Shaped by successive additions and subtractions, the faces emerge from the canvas, incarnating the many facets of humanity. This accumulation of transparent ink reinforces the effect of depth on the canvas, which seems to vibrate with an inner light, as if backlit.
Van Mullem captures light and expresses an invisible reality. His compositions open a window on an early memory that resonates intimately with our senses, sketching the cartography of our deepest being. Since the death of his father a few months ago, Van Mullem has been working in black and white. Through this mourning process, he explores new forms, and the human body occasionally makes an appearance.
From the 21th of June, there will be a new presentation of artworks in the George V gallery: this time, the spectator is facing this animated work through a set of color portraits, some of which were recently exhibited at the Ixelles Museum in Brussels. The Haut Marais gallery is showing the artist’s most recent works in black and white.

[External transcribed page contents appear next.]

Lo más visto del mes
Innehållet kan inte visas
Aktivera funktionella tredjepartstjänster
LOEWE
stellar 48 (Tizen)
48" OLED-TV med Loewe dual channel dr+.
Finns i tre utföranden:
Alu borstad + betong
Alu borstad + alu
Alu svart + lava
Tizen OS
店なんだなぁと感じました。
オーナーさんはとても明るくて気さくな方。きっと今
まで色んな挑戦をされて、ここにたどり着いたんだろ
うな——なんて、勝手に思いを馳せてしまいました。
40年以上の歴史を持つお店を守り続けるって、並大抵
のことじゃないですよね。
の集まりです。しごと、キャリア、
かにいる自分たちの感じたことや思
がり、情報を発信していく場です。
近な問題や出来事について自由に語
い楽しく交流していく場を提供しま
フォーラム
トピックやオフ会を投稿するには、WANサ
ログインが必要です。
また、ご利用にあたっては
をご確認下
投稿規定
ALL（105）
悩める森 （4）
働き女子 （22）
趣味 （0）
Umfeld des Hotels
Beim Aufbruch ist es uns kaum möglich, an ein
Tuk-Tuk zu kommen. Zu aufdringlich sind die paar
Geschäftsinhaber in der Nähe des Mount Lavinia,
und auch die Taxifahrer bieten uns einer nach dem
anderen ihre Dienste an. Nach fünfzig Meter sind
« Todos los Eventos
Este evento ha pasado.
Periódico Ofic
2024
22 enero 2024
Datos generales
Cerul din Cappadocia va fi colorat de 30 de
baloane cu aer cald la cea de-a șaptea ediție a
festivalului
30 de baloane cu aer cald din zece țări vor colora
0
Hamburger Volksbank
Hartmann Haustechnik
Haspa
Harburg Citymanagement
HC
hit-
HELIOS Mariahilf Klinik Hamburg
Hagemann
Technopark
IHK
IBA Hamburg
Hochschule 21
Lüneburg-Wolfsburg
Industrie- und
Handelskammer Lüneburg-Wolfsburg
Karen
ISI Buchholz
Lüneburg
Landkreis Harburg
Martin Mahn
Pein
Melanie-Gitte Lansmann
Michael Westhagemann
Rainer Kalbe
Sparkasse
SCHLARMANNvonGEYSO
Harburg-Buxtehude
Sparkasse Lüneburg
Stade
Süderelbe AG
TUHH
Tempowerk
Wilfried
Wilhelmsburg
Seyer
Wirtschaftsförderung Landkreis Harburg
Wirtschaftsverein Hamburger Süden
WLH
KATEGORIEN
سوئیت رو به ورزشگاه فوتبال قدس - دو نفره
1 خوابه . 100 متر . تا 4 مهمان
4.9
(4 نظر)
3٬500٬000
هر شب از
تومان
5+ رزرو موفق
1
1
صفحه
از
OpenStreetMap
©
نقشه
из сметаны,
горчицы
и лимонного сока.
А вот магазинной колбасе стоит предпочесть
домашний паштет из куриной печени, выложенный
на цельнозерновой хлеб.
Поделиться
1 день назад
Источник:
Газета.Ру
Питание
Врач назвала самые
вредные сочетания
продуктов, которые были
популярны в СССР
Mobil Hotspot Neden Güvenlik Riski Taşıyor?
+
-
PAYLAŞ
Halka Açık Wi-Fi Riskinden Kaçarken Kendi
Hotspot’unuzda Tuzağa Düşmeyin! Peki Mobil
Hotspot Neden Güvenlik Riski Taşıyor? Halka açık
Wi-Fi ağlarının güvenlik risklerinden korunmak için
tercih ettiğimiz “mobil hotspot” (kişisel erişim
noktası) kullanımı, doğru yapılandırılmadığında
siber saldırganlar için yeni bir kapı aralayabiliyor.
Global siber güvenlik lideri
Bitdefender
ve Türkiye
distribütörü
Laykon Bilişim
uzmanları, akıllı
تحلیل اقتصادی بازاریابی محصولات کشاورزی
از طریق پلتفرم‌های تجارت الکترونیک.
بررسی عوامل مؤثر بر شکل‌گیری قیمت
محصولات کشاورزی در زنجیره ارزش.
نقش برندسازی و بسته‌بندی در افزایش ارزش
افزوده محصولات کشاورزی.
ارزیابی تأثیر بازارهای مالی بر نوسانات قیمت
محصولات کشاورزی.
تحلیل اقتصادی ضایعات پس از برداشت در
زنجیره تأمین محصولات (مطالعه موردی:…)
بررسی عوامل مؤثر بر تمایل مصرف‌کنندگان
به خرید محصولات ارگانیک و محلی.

L’Atelier, a permanent exhibition space showing emblematic works by the gallery’s artists (located two doors away on the Rue Notre-Dame-de-Nazareth). A series of large-format drawings in which the subjects are sketched with a precise, nervous, continuous line will be showing there.
The exhibition exposes different facets of an artist with an unusual career and no attachment to a “school.” Wanting his work to mature before he showed it, he waited almost five decades before finally unveiling it to the public.